Two men are suing the city, the prisons department, a healthcare contractor and others in federal court alleging that their father was denied basic medical care prior to his death nearly a year ago inside a Philadelphia jail cell.
Louis Jung Jr., a 50-year-old from South Philadelphia who had been diagnosed with Type 1 diabetes as a youth, did not receive any insulin or glucose checks in the final six days of his life, attorneys for the family wrote in a complaint filed Wednesday.
He died of diabetic ketoacidosis in November 2023, less than two weeks after being re-admitted to Curran-Fromhold Correctional Facility with a dangerously high blood-sugar level, according to the lawsuit.
“We feel like the prison murdered him,” his 23-year-old son, Jacob Jung, told Metro. “He’s never going to get the chance to see anything me or my two brothers accomplish in life. He’ll never see my daughter grow up or be a grandfather for my daughter.”
Throughout his incarceration, the Philadelphia Department of Prisons did not provide a plan to treat Jung’s diabetes or adhere to nationally recognized guidelines, the legal team argued in the complaint.
Jung was arrested in December 2021 and charged with robbery. Four days later, prison staff took him to Nazareth Hospital due to diabetic ketoacidosis and hyperglycemia, and he was repeatedly hospitalized for diabetes-related conditions while behind bars, the lawsuit says.

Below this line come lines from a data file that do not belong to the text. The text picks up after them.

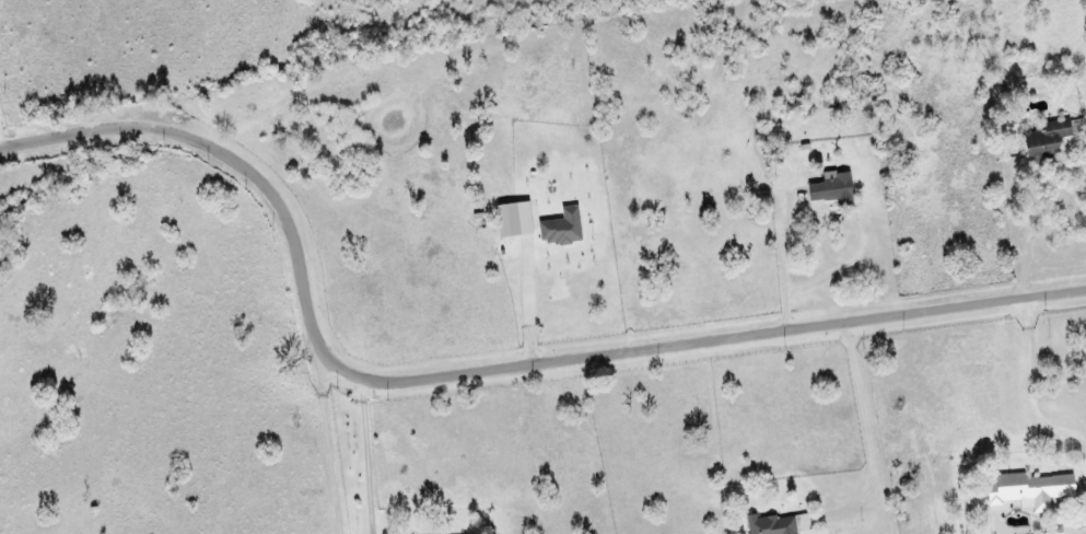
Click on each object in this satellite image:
building: (829, 103)
building: (1049, 141)
building: (834, 188)
building: (517, 220)
building: (564, 229)
road: (475, 368)
building: (1032, 491)
building: (781, 525)

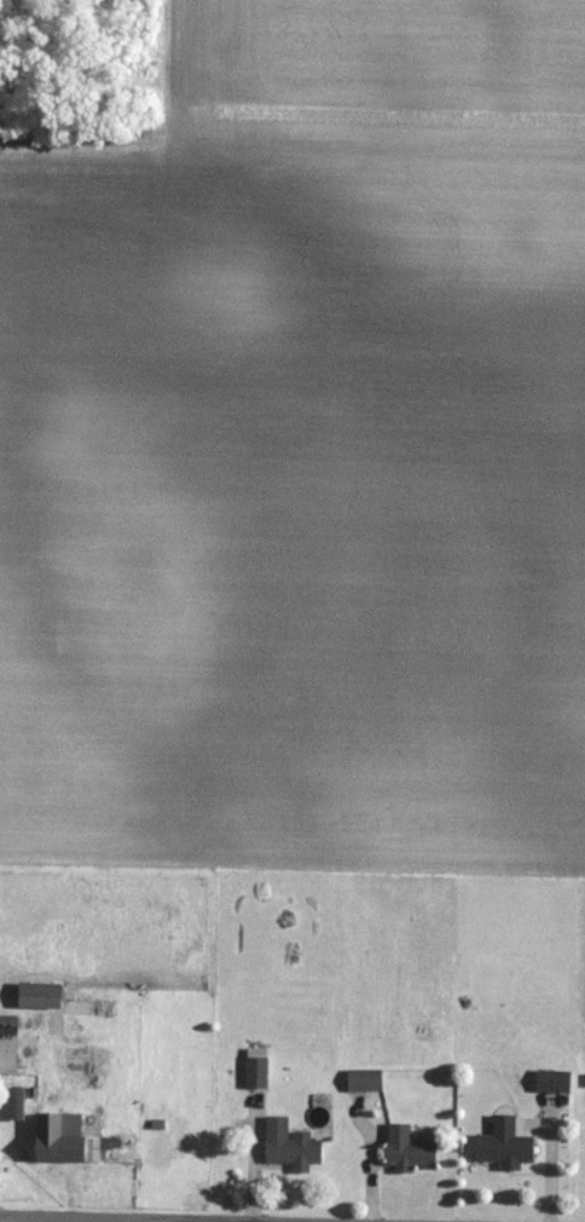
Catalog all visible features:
building: (43, 994)
building: (255, 1068)
building: (362, 1080)
building: (551, 1082)
building: (66, 1138)
building: (288, 1145)
building: (502, 1145)
building: (405, 1149)
road: (119, 1219)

He was committed to Norristown State Hospital in March 2023 and spent seven months there as mental health evaluations were being conducted to determine if he was competent to stand trial.
Ahead of a court hearing, Jung returned Oct. 28, 2023, to CFCF, one of several city jails clustered along State Road in Northeast Philadelphia. At intake, a nurse measured his glucose level at 542, though he was not taken to the infirmary or an outside medical center, the family’s attorneys said.
Instead, Jung received sporadic insulin and glucose checks, but even those stopped Nov. 1, the lawsuit alleges. He died Nov. 6.
Ava Schwemler, communications director for the city’s Law Department, said the administration is reviewing the complaint and declined to comment. A representative from YesCare, a firm that contracts to provide medical services inside the jails, said Wednesday they had not yet been served and do not comment on pending litigation.
Also named in the complaint are former Prisons Commissioner Blanche Carney, YesCare medical director Lalitha Trivikram, nurse practitioner Maureen Gay and unnamed correctional officers.
“We want justice for him, and we want the people that were on duty – the prison – ought to be held accountable,” Jacob Jung said.
Jacob was one of Jung’s three sons, all of whom are adults. He and his brother, James, are administering his estate and filed the lawsuit in conjunction with the Abolitionist Law Center. The third son, Louis III, has serious physical disabilities.
Their mother, Evelyn Tyson, divorced Jung about 15 years ago, but the two remained close friends.
“The reality is we’re going to grieve for this forever,” Tyson, 48, who lives in Delaware, said. “I can’t rely on picking the phone up and talking to him when I’m having a bad day.”
Jung was one of 14 inmates who died in Philadelphia Department of Prisons custody in 2023, and at least 5 fatalities have been reported this year, according to an ALC-maintained register.
Nia Holston, an ALC attorney working on the case, said Jung’s death is “a tangible manifestation of a system-wide problem.”
In August, a federal judge ordered Mayor Cherelle Parker’s administration to set aside $25 million to bring the jail system into compliance with the terms of a settlement stemming from a class-action lawsuit brought by inmates over prison conditions.
Among the mandates included in that order is a requirement that the city fund additional staff liaisons to work with security personnel and healthcare providers; increase YesCare’s budget; and collect information about members of the incarcerated population with significant medical needs.
A court monitor, who has been tracking PDP’s compliance with the settlement, wrote in an Oct. 1 report that inmates “have, at times, been denied access to routine and complex healthcare services.”
“When you have system-wide problems that go unaddressed, this is the tragic outcome of that,” Holston told Metro.
Tyson was more blunt: “I think the city of Philadelphia needs to get their s— together.”